Plaintiffs faced another hurdle in the general rule that “shareholders cannot pursue individual causes of action against third parties for wrongs or injuries to the corporation that result in the diminution or destruction of the value of their stock.” Barger v. McCoy Hillard & Parks, 346 N.C. 650, 488 S.E.2d 215 (1997).  Those types of claims belong to the corporation, and must be brought on a derivative basis.

Judge Murphy apparently assumed that the plaintiffs’ claims, being for their lost investment in Stonewall, fell within the Barger rule, and he went on to consider whether the claims met the "special duty" exception to the rule. Barger says that "the [special] duty must be one that the alleged wrongdoer owed directly to the shareholder as an individual." Op. ¶57

He concluded that a "special duty" arose because the challenged actions induced the investors to buy an interest in Stonewall. 

Another issue the opinion dealt with was whether the plaintiffs had pleaded reasonable reliance on the financial information provided in connection with their investment in Stonewall.  Judge Murphy found the reasonable reliance requirement satisfied by the Complaint’s allegation that the plaintiffs "had an accountant review the financial information provided by Defendants. (Compl. ¶ 109.)." He said that "[t]he accountant’s inability to detect any irregularities supports Plaintiffs’ contention that they could not have discovered the truth."  Op. 61.  The same rationale saved the negligent misrepresentation claim.
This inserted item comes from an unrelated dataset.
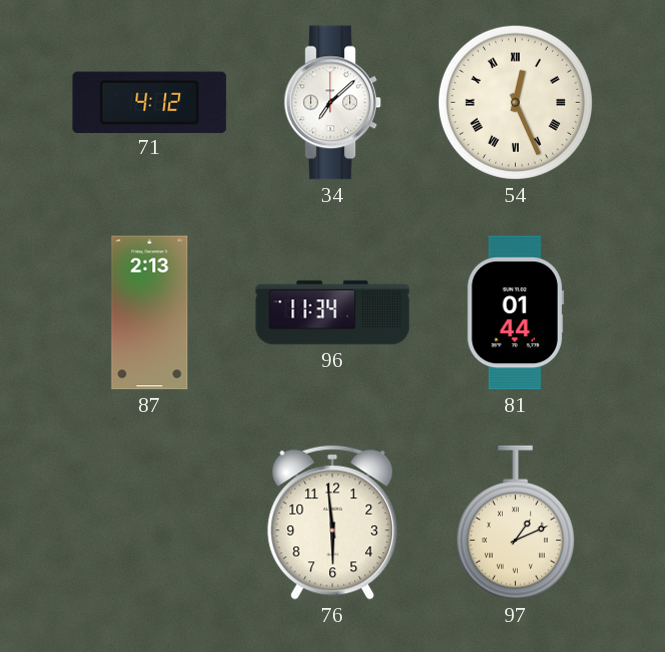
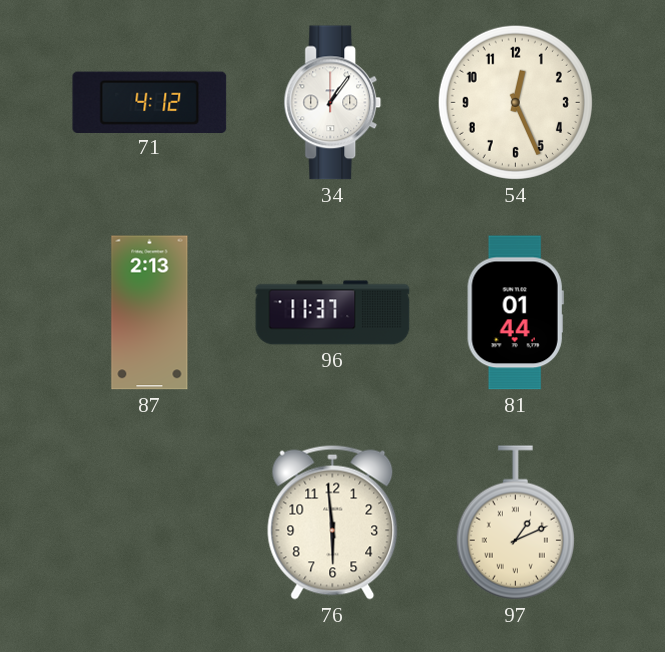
34: 7:08 -> 1:06
54 numerals: Roman -> Arabic
96: 11:34 -> 11:37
This decision definitely breaks some new ground.  You don’t have to show scienter for a state securities claim?  You don’t have tp plead your claim with particularity?  Those are real relaxations of requirements for plaintiffs.  It is not clear that these rulings are the law of North Carolina, but they are the law in Judge Murphy’s courtroom.  Whether they’ll stick on appeal is an open question.  The Court of Appeals seems to love to reverse the Business Court.  They did it today in Hill v. Stubhub, Inc., reversing a determination by Judge Tennille that the Communications Decency Act didn’t insulate StubHub from a claim that its ticket selling practices violated North Carolina’s anti-scalping laws.  I wrote about that case back in 2008.

So if you are a plaintiff with a securities claim, don’t wait to see what the Court of Appeals might do.  Bring it now, in Mecklenburg County or elsewhere in the Western part of North Carolina, and put it in the Business Court.  It’s most likely that it will be assigned to Judge Murphy.  That seems like a good place to be.

But don’t think that the Jackson Paper plaintiffs are about ready to collect a jackpot.  If you read the opinion, you’ll see that there are a lot of warts on their case.